Hard to tell which was the stranger development last week: that I had a phone conversation that began with, "Hey, it's Rampage," or that the former star of my 8-year-old Boys Club basketball team now puts on sporting events that feature men who punch, kick, grab and choke each other and call themselves "Mayhem" ... and "Rampage."
I took my first dip into the world of mixed martial arts last week, curious about a sport that is generating some impossible-to-ignore revenues and is picking up fans while boxing is in the middle of a standing eight count.
Saturday night at the Forum, I saw Jason "Mayhem" Miller choke his opponent into submission, then show love to his followers (he dubs them "Mayhem Monkeys") by shouting: "Woo-WOO!" I saw a Dutch man with a Spanish nickname -- Bas "El Guapo" Rutten. "El Guapo" means handsome, and when the bald-headed Rutten was asked where he ranks among the fighters, he said: "The best-looking one, that's for sure."
Finally, in Quinton "Rampage" Jackson's split decision victory over Matt Lindland in Saturday night's main event, I saw one of the most amazing feats of strength I've seen in sports. With Lindland trying to choke him into submission, Jackson was somehow able to get to his feet and toss Lindland off. When asked in the ring if he'd be down for a rematch, Jackson said: "As long as I get paid. Cha-ching!"
As Jackson explained, "A lot of people in my sport are crazy. You've got to be crazy to get locked in a cage."
There appeared to be about 8,000 people at the Forum on Saturday night. Half of the men in the crowd looked like they belonged in the ring. Most of the women in the crowd looked like they were ready to try out to be ring-card girls.
Among the faces in the crowd: Shaquille O'Neal and Bruce Willis. O'Neal, in town to fulfill his duties as a reserve member of the Los Angeles Port Police, said he was in his hotel room when he heard about the event and decided to come over. O'Neal likes to consider himself a martial arts expert, well versed in his own discipline of Shaq Fu, but he said you won't find him in the ring.

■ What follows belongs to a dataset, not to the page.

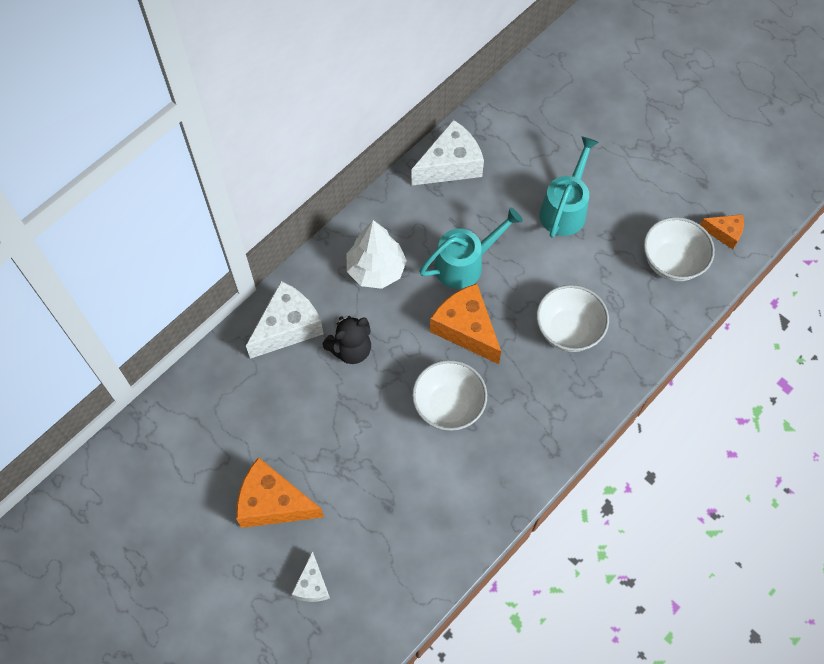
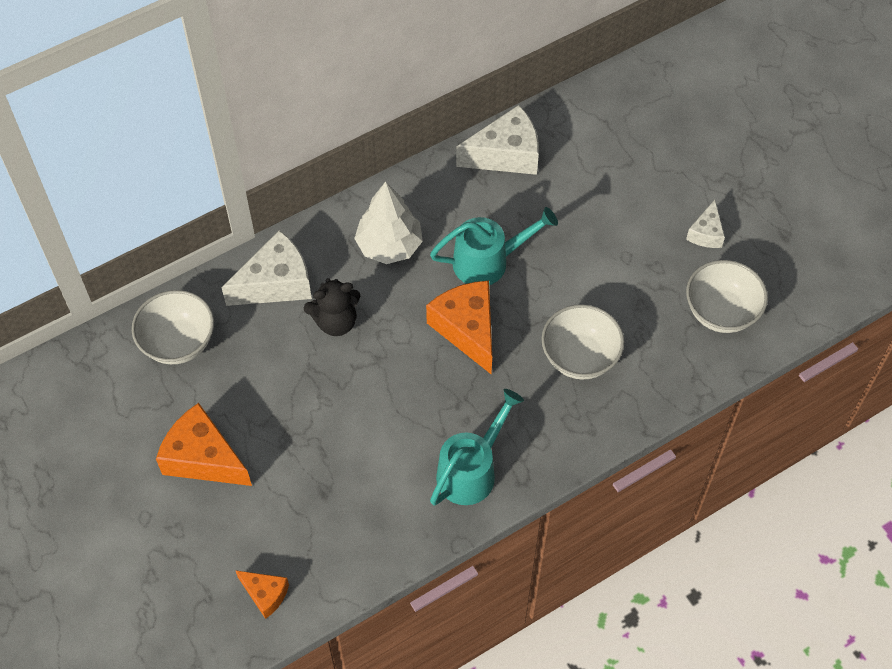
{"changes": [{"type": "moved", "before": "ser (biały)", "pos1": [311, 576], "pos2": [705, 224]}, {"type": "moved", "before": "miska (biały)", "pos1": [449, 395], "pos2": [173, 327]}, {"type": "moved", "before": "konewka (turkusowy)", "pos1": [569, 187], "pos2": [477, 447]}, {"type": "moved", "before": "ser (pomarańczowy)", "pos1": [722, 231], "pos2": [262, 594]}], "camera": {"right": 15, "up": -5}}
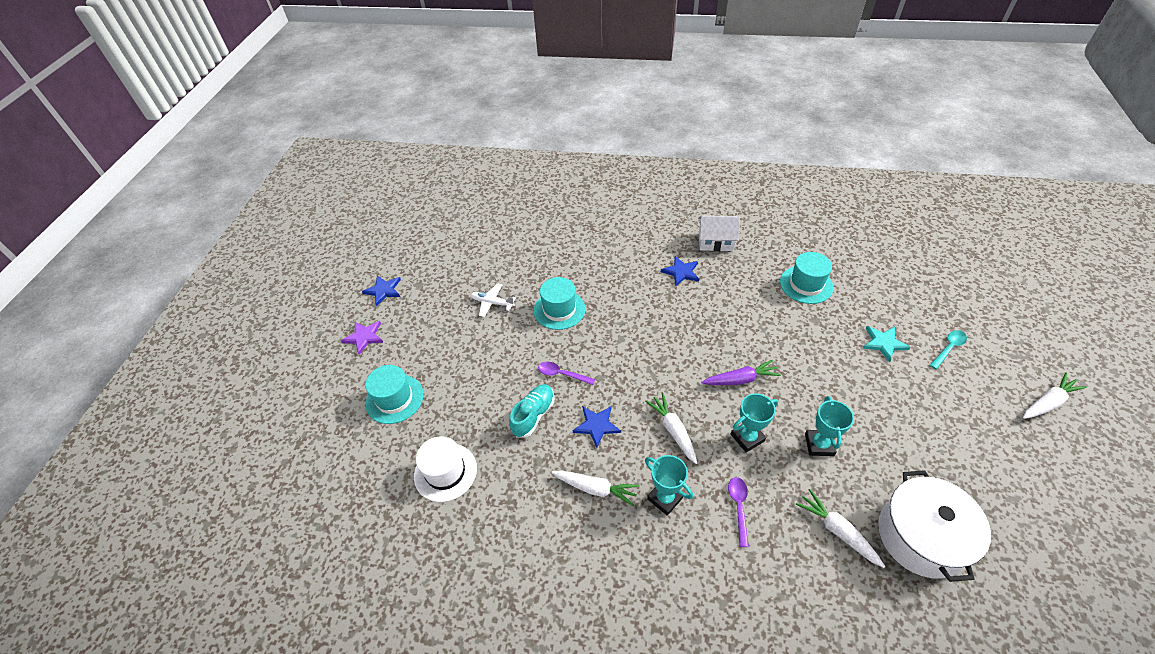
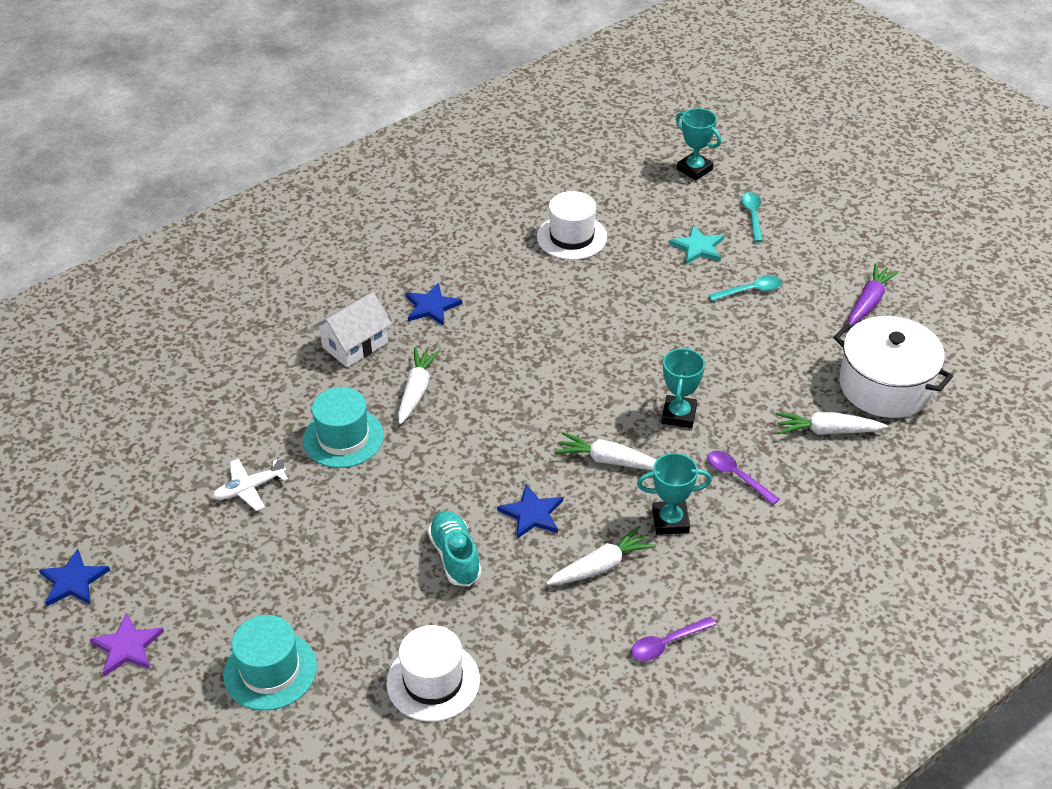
{"changes": [{"type": "moved", "before": "łyżka (fioletowy)", "pos1": [566, 373], "pos2": [673, 639]}, {"type": "moved", "before": "domek (biały)", "pos1": [719, 233], "pos2": [353, 329]}, {"type": "moved", "before": "marchewka (fioletowy)", "pos1": [741, 372], "pos2": [873, 294]}, {"type": "recoloured", "before": "kapelusz (turkusowy)", "after": "kapelusz (biały)", "pos1": [807, 278], "pos2": [572, 225]}, {"type": "moved", "before": "puchar (turkusowy)", "pos1": [829, 426], "pos2": [698, 144]}, {"type": "moved", "before": "marchewka (biały)", "pos1": [1055, 396], "pos2": [419, 385]}, {"type": "added", "after": "łyżka (turkusowy)", "pos2": [745, 288]}], "camera": {"right": -50, "up": -5}}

"I'm not a fighter," he said.
If you've heard of mixed martial arts -- in which everything short of eye-gouging, rabbit punches and kicks to the groin are legal -- you're probably familiar with Ultimate Fighting Championship, which pulled an almost $3-million gate and $24-million pay-per-view haul for an event at Staples Center in May and is selling out the Mandalay Bay Events Center in Las Vegas. One sign that mixed martial arts is gaining legitimacy is that one of the most familiar faces in boxing, Marc Ratner, whom you might remember from the Mike Tyson hearings, left his job as executive director of the Nevada Athletic Commission to become UFC's vice president of government and regulatory affairs.
Meanwhile, Jeremy Lappen, who used to represent UFC fighters, joined another organization, the World Fighting Alliance, as its chief executive. I did a double-take when the PR guy told me Lappen's name. "From Santa Monica?" I asked.
It turned out it was the same Lappen who played on my first organized basketball team 28 years ago. His playing days ended at Trinity College in Connecticut, before he transferred to UC Santa Barbara and then went to USC law school. Lappen had worked in the movie business -- he co-produced "The Watcher" with James Spader and Keanu Reeves in 2000 -- and then turned to his law background six years ago to start managing UFC fighters, including Ken Shamrock and Randy Couture.
Now, to boil it down to as few letters as possible, the WFA CEO hopes his organization can play AFL to UFC's NFL.
"For them to get bigger and the sport to get better, they need a competitor," Lappen said. "The goal is for it to become huge. I think there's a huge potential in this sport. What you're seeing right now is the tip of the iceberg."
The WFA felt like a big-time sport in one respect last week: It had a steroids scandal. Kimo Leopoldo, who was scheduled to fight Bas Rutten in one of the main events this past Saturday night, tested positive for steroids. He was replaced by Ruben "Warpath" Villareal only two days before the fight.
But the reason Lappen thinks that mixed martial arts can take off is because of the stories and personalities of the fighters. Take Rampage Jackson, who was hanging with drug dealers and beating up junkies as a 9-year-old in Memphis, Tenn., but used a move to a better neighborhood where the high school had a wrestling team to turn his life around.
"I saw a lot of my friends in trouble," Jackson said. "I wanted to survive.... I decided to be somebody positive."
He got into mixed martial arts five years ago when a fighter backed out and promoters were desperate for a replacement, so he stepped in with two weeks' notice and gladly took the $500 payday.
"I needed the money," Jackson said.
Now he's climbing the ranks in a field where the top earners can make close to $1 million per fight. Lappen envisions crossover promotions, movie deals, you name it.
"Tough guys are always liked in films," he said.
First they have to be known and liked in sports. Are you ready for Mayhem and Rampage?